## WHAT THE TASK REQUIRES
A faithful copy is required: retype the records from their first line through the line with "6: (611, 443)", and omit the pictures.

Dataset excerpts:
******************************

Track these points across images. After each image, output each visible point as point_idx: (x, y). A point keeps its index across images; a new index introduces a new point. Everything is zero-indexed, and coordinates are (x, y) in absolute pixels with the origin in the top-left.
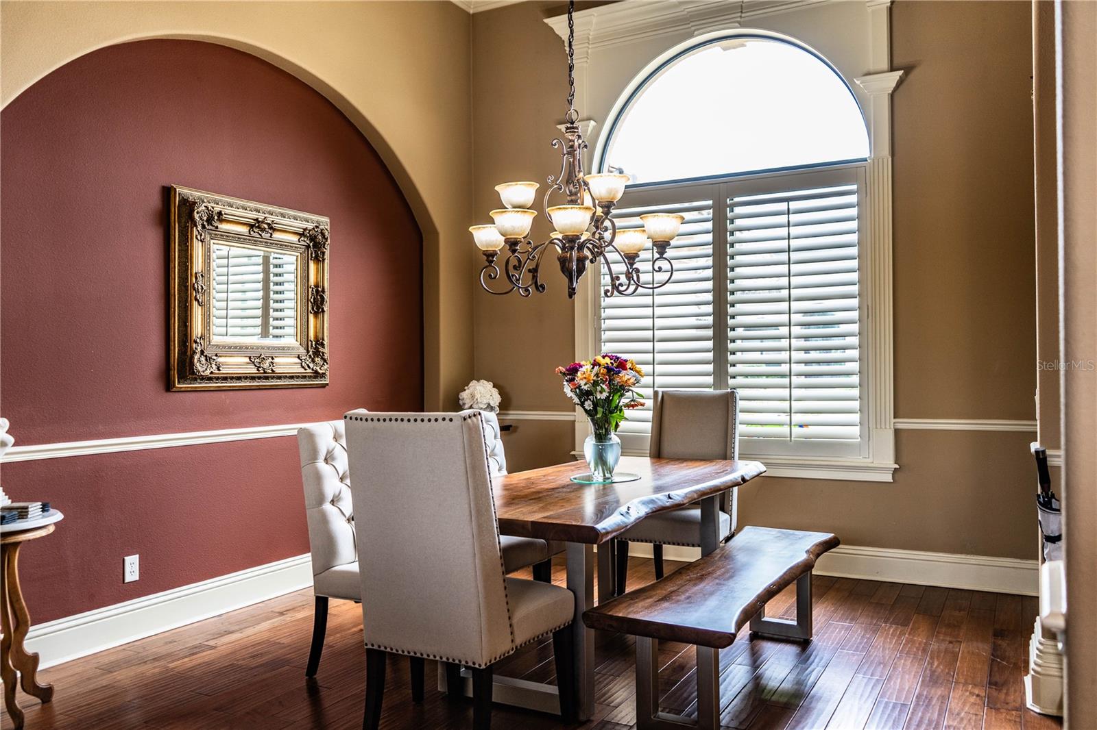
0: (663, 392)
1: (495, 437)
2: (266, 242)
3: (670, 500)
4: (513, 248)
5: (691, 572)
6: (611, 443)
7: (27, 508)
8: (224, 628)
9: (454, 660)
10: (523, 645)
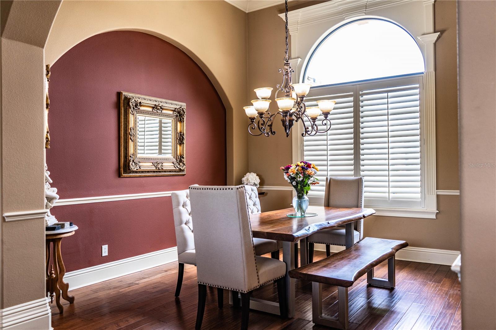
0: (330, 178)
1: (256, 197)
2: (159, 114)
3: (328, 224)
4: (261, 116)
5: (338, 256)
6: (304, 200)
7: (64, 224)
8: (143, 277)
9: (236, 290)
10: (263, 284)
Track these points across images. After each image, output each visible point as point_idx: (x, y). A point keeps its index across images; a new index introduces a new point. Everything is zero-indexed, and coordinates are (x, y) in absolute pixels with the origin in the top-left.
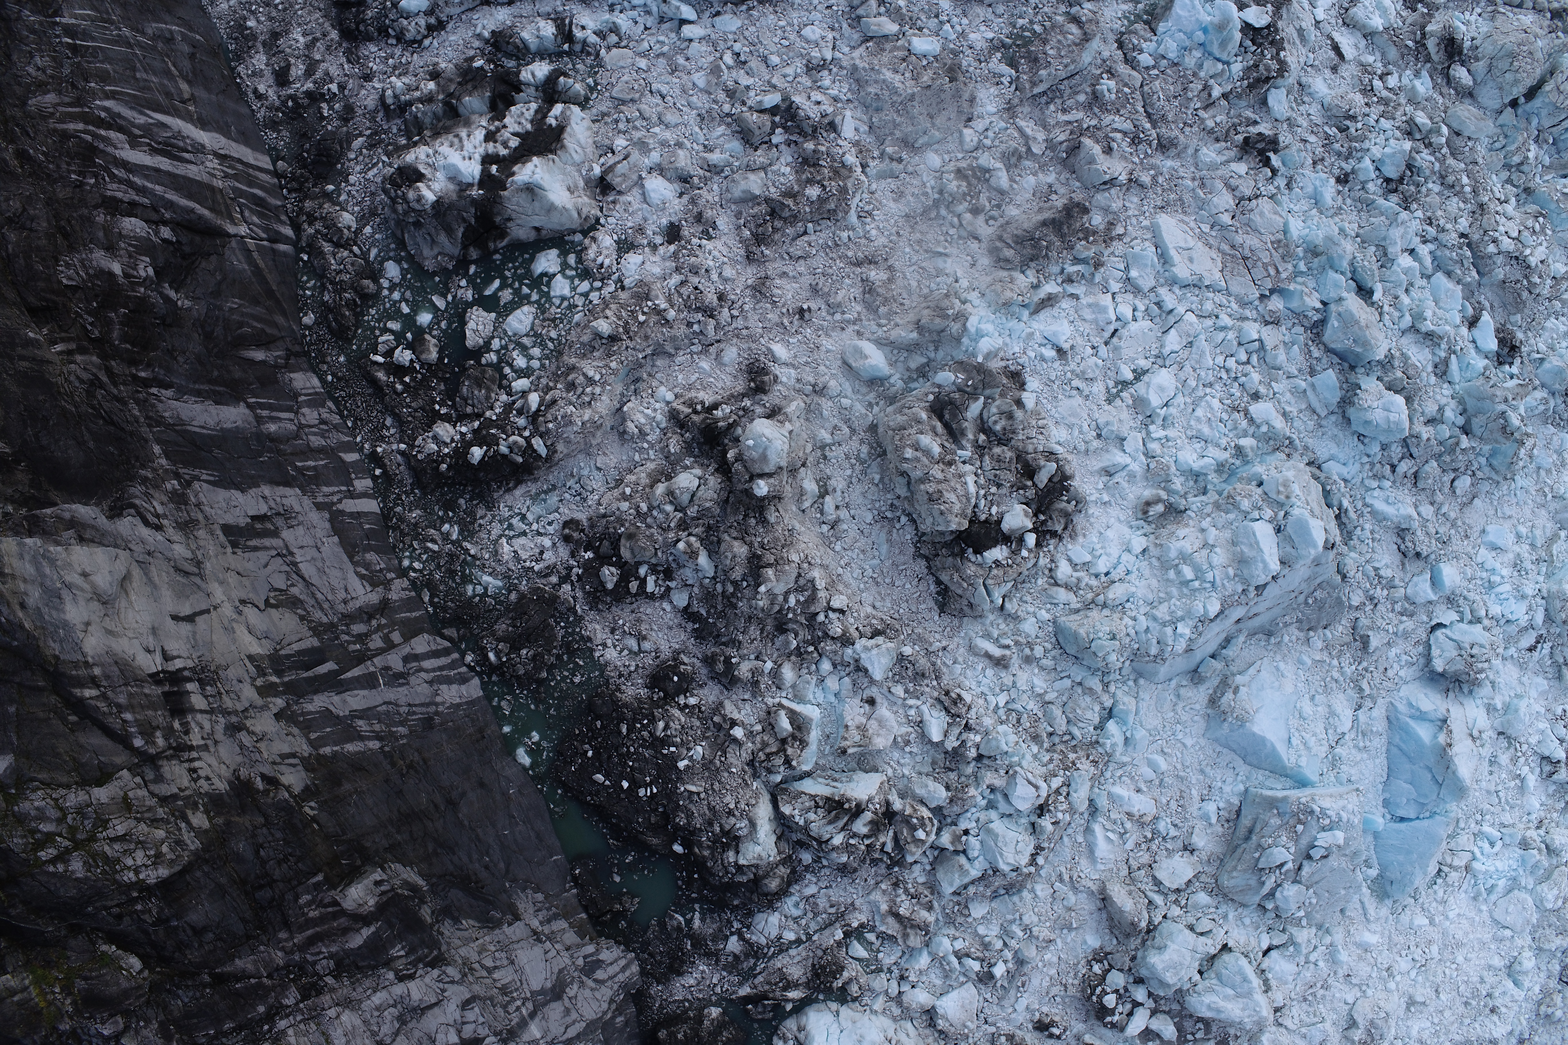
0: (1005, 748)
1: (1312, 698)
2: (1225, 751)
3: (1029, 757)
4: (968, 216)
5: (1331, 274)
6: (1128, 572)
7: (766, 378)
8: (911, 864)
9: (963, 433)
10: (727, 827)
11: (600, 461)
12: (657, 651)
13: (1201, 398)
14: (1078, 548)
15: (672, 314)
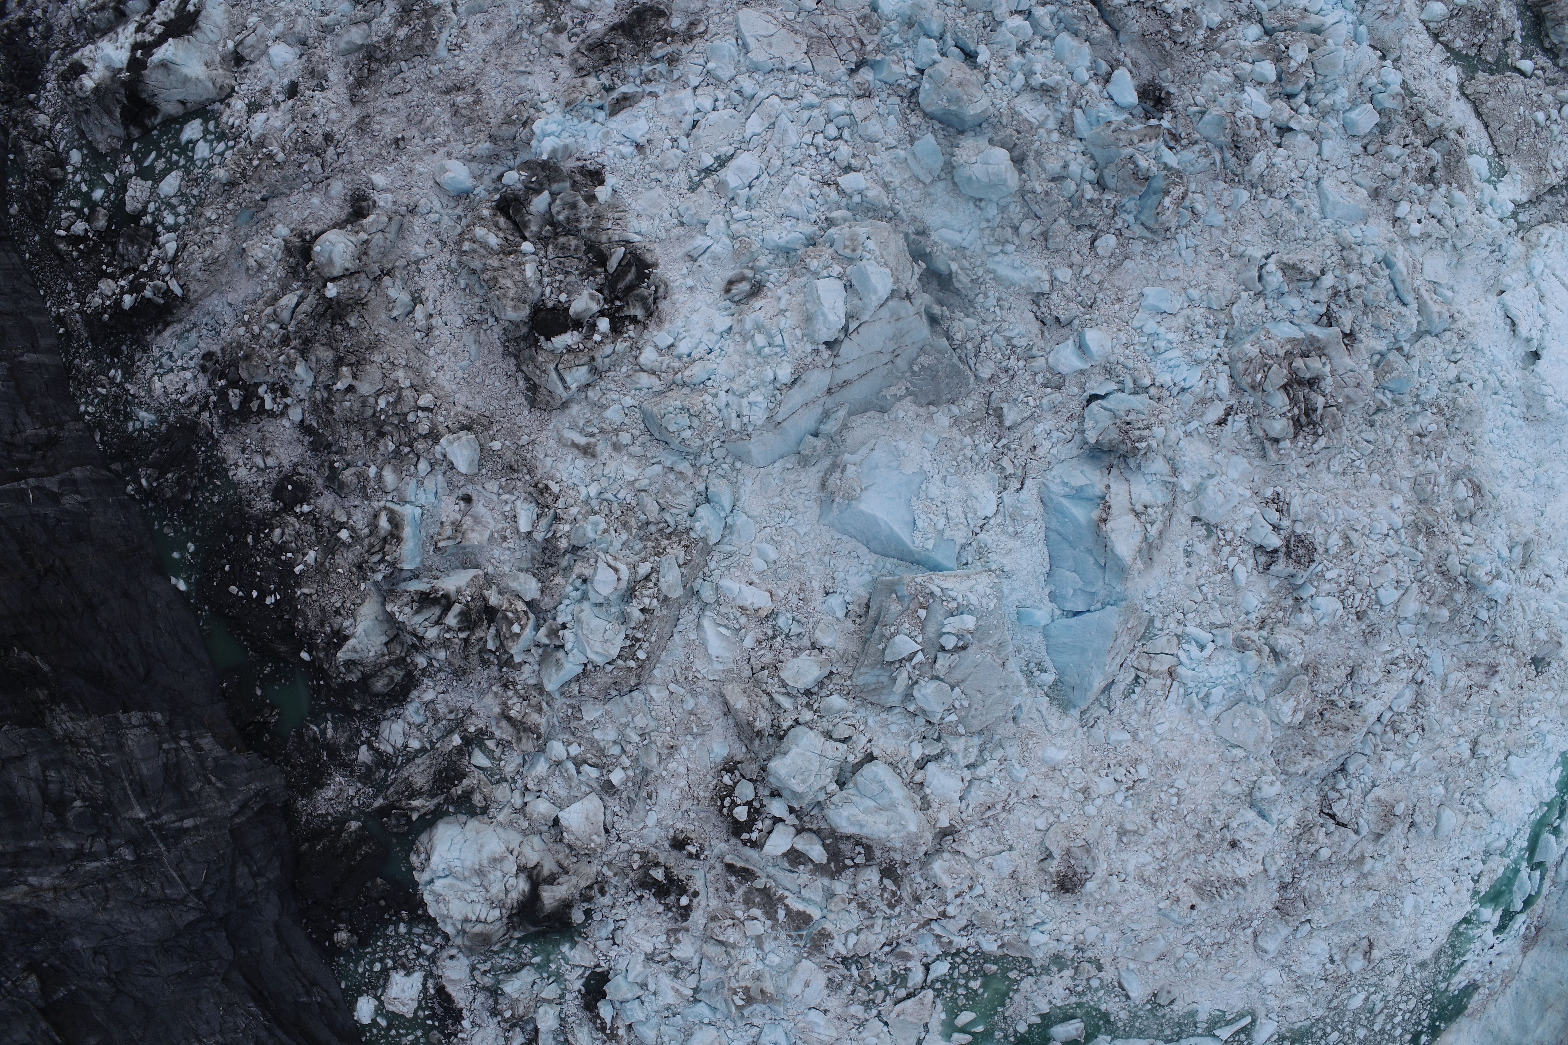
0: (591, 535)
1: (944, 480)
2: (845, 538)
3: (617, 544)
4: (549, 35)
5: (923, 40)
6: (710, 351)
7: (364, 204)
8: (521, 664)
9: (526, 225)
10: (336, 627)
11: (231, 297)
12: (280, 466)
13: (789, 177)
14: (664, 333)
15: (280, 157)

******************************

## RESPONSE AREA
Track these points across images. After each image, output each visible point as point_idx: (x, y). A point keeps its index across images; a new index introduces a new point. Everything is zero-indexed, and coordinates are (x, y) in absolute pixels with the origin in the top-left.
0: (663, 392)
1: (495, 437)
2: (266, 242)
3: (670, 500)
4: (513, 248)
5: (691, 572)
6: (611, 443)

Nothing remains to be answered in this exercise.